→ What you need to do
Render the material from the line containing "family: Acanthaceae" through the line containing "scientific name: Acacia auriculiformis", inclusive, as a two-column CSV with the columns field and value. Give each line its own row, put each entry in a single quoted field, and replace any line breaks with spaces.

○ ○ ○

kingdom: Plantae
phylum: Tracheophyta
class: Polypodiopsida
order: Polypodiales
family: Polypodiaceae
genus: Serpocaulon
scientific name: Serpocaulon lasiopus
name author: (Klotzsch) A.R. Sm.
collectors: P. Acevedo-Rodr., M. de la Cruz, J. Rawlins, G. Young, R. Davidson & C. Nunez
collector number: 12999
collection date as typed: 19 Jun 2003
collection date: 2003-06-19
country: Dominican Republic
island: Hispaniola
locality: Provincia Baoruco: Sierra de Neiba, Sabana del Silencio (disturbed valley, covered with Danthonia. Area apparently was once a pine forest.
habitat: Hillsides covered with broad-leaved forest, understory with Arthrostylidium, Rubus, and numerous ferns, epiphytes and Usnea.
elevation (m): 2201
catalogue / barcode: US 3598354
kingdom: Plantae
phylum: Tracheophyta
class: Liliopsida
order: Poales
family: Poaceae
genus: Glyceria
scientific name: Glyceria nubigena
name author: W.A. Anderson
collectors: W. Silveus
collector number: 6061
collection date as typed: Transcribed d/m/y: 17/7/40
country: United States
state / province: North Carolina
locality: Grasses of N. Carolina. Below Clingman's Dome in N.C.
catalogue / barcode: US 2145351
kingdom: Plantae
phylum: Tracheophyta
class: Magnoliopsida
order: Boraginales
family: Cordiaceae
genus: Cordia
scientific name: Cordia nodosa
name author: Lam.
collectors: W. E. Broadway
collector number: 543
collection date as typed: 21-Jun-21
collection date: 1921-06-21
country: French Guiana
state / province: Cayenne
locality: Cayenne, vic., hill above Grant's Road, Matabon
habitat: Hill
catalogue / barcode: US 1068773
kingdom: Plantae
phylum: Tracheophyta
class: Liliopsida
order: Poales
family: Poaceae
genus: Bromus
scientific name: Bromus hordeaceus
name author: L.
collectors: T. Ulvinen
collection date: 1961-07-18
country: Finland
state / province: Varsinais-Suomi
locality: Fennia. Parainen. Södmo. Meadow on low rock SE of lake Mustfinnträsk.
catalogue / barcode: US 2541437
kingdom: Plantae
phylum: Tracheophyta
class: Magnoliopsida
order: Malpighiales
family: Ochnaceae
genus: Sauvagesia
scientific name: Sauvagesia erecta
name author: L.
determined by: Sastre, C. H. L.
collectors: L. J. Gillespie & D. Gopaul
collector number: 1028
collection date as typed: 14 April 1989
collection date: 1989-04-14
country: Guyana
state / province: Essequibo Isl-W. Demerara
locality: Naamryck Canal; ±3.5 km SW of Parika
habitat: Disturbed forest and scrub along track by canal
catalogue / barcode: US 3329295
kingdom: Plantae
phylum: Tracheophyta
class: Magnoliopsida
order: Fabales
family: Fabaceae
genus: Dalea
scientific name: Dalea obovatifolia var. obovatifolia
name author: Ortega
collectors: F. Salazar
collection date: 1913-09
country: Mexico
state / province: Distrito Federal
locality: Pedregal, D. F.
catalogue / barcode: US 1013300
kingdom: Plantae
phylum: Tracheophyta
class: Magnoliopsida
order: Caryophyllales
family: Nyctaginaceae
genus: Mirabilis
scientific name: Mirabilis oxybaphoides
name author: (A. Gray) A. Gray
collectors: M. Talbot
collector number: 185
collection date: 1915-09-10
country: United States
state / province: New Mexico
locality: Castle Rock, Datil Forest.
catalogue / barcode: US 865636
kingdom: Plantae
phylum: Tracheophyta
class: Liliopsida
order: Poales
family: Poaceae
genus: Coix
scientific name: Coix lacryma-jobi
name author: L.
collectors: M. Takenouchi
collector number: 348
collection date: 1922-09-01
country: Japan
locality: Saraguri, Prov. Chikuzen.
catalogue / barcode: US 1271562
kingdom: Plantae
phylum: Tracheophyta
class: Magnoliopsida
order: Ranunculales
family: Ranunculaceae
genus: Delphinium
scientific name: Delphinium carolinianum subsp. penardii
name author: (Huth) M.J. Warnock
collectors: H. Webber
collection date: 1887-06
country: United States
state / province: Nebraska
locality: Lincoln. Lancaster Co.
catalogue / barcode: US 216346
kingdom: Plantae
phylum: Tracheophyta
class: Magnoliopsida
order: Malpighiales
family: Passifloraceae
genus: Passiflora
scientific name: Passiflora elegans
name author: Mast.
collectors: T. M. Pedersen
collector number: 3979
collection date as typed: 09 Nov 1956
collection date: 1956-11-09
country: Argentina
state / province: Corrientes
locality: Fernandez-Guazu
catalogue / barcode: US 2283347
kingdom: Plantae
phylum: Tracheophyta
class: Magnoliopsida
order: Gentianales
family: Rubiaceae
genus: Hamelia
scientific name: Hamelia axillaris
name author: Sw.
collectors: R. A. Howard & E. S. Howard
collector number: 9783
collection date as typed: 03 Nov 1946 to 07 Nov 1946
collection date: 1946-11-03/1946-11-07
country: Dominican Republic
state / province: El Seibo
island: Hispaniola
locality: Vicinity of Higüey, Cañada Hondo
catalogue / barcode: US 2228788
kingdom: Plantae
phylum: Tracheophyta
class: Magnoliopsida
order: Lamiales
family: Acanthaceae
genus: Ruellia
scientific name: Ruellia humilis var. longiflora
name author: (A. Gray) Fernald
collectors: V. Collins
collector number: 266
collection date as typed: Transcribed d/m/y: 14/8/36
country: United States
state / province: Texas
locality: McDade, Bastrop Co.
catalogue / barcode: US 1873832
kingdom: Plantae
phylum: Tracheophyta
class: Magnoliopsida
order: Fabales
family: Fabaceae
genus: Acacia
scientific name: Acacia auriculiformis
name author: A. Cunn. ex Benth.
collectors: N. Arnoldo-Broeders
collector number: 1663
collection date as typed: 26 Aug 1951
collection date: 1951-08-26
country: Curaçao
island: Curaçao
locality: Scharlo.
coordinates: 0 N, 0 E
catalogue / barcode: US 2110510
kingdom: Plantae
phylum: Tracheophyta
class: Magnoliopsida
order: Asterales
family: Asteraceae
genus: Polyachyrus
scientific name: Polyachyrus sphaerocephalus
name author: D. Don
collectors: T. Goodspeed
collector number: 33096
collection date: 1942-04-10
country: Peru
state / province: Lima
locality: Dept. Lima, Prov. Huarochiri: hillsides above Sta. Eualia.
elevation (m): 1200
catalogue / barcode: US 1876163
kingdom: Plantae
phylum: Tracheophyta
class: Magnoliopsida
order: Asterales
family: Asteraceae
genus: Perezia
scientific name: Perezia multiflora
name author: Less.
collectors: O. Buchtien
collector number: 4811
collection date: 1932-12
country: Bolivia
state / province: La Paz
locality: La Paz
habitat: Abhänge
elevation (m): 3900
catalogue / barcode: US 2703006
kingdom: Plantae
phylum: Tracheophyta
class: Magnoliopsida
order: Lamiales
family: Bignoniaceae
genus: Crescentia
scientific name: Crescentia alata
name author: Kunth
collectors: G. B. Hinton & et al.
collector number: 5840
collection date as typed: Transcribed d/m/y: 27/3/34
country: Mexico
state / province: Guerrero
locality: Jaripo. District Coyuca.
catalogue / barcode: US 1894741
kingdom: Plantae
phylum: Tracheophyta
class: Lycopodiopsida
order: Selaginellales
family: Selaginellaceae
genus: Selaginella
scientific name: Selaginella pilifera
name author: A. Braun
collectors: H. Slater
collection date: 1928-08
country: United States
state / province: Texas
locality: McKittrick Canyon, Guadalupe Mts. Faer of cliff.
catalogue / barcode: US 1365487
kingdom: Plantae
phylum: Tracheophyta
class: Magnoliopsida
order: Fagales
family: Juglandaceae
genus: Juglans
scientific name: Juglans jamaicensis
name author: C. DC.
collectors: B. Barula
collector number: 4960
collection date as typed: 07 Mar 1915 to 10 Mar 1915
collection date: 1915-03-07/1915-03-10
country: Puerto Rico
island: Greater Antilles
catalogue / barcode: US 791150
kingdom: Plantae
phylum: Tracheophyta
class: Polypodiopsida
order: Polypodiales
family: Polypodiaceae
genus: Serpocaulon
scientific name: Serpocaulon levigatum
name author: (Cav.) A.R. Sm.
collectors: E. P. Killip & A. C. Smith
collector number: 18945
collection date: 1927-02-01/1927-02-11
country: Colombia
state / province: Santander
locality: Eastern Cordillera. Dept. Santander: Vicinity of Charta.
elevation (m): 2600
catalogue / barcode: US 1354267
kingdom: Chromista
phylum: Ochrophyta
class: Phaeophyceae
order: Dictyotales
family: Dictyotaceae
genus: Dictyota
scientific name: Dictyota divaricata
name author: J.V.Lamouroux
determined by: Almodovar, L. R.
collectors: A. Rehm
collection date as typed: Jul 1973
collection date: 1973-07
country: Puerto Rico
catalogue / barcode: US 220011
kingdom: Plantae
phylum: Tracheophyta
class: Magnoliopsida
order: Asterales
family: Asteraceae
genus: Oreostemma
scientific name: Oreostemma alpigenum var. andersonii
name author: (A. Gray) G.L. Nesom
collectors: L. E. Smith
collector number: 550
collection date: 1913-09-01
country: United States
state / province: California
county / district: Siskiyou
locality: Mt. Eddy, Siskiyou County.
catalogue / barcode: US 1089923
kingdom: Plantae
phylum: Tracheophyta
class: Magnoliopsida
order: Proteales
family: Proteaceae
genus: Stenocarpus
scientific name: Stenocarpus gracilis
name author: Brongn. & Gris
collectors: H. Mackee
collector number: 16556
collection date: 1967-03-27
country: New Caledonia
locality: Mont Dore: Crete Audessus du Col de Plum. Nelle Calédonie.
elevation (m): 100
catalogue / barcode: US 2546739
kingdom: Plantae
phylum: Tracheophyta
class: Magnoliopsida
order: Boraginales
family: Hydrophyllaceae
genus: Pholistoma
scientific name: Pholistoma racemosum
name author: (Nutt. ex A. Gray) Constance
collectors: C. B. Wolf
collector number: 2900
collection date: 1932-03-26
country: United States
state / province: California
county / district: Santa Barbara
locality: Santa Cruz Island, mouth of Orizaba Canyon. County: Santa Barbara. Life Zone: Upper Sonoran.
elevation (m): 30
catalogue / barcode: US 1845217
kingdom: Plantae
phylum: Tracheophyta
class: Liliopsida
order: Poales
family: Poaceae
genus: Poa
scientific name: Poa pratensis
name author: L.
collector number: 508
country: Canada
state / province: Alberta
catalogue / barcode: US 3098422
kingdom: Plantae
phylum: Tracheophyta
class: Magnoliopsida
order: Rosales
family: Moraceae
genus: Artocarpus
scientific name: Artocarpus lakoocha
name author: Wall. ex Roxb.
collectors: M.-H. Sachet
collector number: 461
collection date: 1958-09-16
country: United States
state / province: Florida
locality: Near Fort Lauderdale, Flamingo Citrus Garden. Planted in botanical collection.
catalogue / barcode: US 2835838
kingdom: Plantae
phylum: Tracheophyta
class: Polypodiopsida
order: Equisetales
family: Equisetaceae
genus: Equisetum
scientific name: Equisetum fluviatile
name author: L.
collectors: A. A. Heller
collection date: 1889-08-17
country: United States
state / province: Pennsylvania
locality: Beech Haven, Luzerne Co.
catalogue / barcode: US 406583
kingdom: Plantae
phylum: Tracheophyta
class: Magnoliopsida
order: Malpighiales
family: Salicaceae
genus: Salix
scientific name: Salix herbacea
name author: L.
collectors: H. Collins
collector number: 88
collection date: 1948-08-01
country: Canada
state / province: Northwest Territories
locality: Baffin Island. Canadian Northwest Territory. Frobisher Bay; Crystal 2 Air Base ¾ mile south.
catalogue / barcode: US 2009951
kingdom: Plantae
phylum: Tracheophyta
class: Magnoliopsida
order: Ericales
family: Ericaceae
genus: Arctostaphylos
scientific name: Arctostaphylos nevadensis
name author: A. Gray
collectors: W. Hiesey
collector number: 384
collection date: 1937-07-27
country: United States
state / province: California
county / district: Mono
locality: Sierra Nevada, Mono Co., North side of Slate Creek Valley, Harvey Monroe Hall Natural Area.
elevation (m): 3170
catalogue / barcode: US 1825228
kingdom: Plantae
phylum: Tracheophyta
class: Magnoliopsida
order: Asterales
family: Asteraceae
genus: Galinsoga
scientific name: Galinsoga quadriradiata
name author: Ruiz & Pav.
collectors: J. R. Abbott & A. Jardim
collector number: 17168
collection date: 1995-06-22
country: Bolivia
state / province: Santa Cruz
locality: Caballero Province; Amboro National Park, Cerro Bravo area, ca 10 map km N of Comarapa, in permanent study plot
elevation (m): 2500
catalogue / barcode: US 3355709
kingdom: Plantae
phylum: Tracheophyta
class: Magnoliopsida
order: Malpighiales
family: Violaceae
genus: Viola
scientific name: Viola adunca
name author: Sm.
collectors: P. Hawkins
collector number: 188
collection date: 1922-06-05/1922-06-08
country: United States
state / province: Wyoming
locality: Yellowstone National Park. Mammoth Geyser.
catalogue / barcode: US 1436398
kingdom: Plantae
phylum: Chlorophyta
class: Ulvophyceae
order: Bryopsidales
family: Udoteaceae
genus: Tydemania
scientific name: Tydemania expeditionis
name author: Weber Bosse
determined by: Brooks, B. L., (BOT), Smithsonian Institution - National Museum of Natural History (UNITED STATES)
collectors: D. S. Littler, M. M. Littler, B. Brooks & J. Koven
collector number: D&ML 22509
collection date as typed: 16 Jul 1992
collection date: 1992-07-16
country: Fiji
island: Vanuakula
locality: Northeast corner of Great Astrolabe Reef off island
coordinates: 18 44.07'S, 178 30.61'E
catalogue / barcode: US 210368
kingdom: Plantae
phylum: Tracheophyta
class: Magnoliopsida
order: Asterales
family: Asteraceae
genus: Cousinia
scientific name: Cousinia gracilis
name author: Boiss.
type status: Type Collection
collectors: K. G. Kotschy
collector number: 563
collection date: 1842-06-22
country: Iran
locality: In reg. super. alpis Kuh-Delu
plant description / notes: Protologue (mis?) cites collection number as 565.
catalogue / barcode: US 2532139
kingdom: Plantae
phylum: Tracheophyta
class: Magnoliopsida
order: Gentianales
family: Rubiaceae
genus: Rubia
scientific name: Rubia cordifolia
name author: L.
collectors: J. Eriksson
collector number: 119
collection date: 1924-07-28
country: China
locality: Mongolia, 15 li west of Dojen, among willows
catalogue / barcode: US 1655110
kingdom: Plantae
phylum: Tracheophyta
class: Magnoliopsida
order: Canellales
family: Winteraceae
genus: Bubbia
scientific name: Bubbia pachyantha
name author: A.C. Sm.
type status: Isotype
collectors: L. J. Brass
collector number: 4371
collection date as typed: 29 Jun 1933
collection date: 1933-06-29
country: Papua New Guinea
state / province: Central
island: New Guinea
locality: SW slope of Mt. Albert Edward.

○ ○ ○

→ Exercise answer
field,value
"family:","Acanthaceae"
"genus:","Ruellia"
"scientific name:","Ruellia humilis var. longiflora"
"name author:","(A. Gray) Fernald"
"collectors:","V. Collins"
"collector number:","266"
"collection date as typed:","Transcribed d/m/y: 14/8/36"
"country:","United States"
"state / province:","Texas"
"locality:","McDade, Bastrop Co."
"catalogue / barcode:","US 1873832"
"kingdom:","Plantae"
"phylum:","Tracheophyta"
"class:","Magnoliopsida"
"order:","Fabales"
"family:","Fabaceae"
"genus:","Acacia"
"scientific name:","Acacia auriculiformis"